A review by aceinit
Three Parts Dead by Max Gladstone

4.0

Three Parts Dead was a very pleasant surprise, so I shall attempt to hammer a few thoughts into something resembling a review.

Things this book has going for it:

Phenomenal world-building. Like, phenomenal. There are vampire pirates, mind-hijacking professors, and junkies who are always on the hunt for their next big fix (whether it come from the rapture of a vampire bite or being overtaken by the unseen hands that protect the city). There are shapeshifting gargoyles that may or may not have nefarious intentions.

Gladstone has created world where gods and mortals went to war against one another and the mortals (mostly) won. Where gods can be killed, then resurrected and rebuilt to fulfill a slightly twisted version of their original purpose. Where the power of gods and the strength of worship is measured both in divine glory and legally binding contracts. Where humans can aspire to godlike power and live indefinitely, and where the religious devout intermingle with those who believe we make (and can become) our own gods. I would’ve been perfectly happy to read the Complete and Unabridged History of the God Wars, if such a thing existed. I was that interested in the world that’s been created here.

At the heart of the world he has created, there is something you don’t see a lot in fantasy, urban or not: a woman of color as the central protagonist, and one who does not suffer from Strong Female Character Syndrome. Strong Female Character Syndrome, for those unfamiliar with my reviews, is when then female character in question spends so much time talking about how she is such a Strong Female or bemoaning that she will never be treated like “one of the guys” (claiming she is capable of doing everything they can but never actually presenting any evidence to back this up) that we never actually see her do anything interesting and, in fact, she spends more time falling into the arms of the nearest available man than actually charting her own course.

Tara Abernathy does not suffer from this. At all. She kicks ass on her own terms and never one bemoans her lack of a love life or how the menfolk just will not give her a fair chance to prove herself. Tara stands up and makes people pay attention to her, and she is a wonderfully refreshing combination of fun, intelligence, determination and success.

Things that detract from all the awesome things I just listed:

Viewpoint changes.

All the time.

All.

The.

Time.

In every chapter you are bouncing from character POV to character POV three or four times, sometimes more. During the buildup to the climax and the climax itself, the reader has the point of view of a ping-pong ball, things shift so quickly. The constant shifts are jarring, making character introductions abrupt and making me wonder if the author understands that it is perfectly okay to go more than five or six pages without some kind of mini-cliffhanger. Just when you get into one viewpoint and narrative flow, the story is interrupted and shifts to somewhere else. By the time you reorient and get back into the new character’s head an conflict, it shifts again.
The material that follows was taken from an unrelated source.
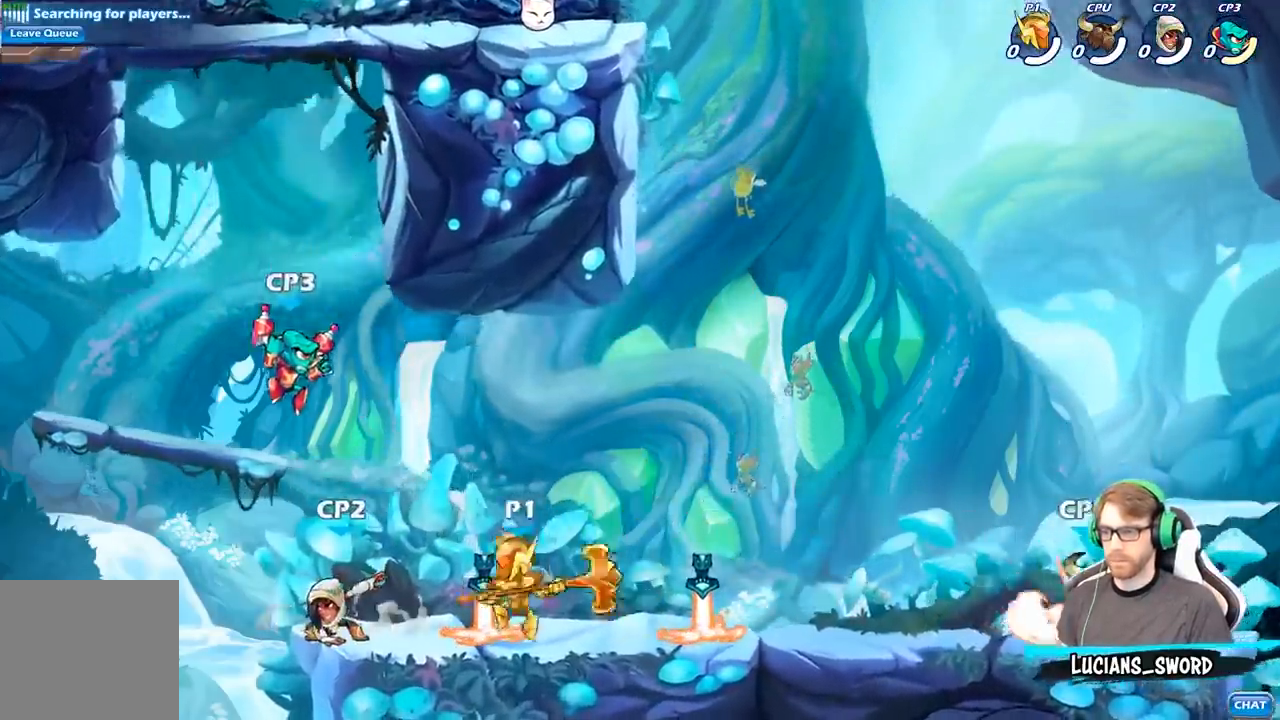
{"buttons": [], "left_stick": "left", "right_stick": "center", "events": [[33, "left_stick", "up"], [100, "X", "up"], [200, "left_stick", "center"], [483, "left_stick", "left"]]}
Lack of vivid descriptions. Or, I guess, lack of descriptions that didn’t sound flat in comparison to the events being described. Example:

"A curtain of flame erupted from the staff’s tip, red and orange and yellow, and rose into the evening sky. It was the color of leaves in autumn, but it was not autumn leaves. It was hot like the sun, but it was not the sun. It was the fire of divinity."

I'm just not nearly as impressed as I should be, all things considered. The entire book feels like this, for me. The writing itself doesn’t quite live up to the potential of the story. It reads well, and flows smoothly, but it lacks the narrative oomph to make me rush out and tell my friends “you must read this book!”

Which makes me a little sad, because it is a good book; the kind of story that has epic trilogy potential. Unfortunately, the writing doesn’t quite get it there. Still, it IS a good book, and I am very much looking forward to the other two. Gladstone has some very interesting stories to tell, and is unafraid to use a diverse cast to tell them. I am excited to explore more of his world.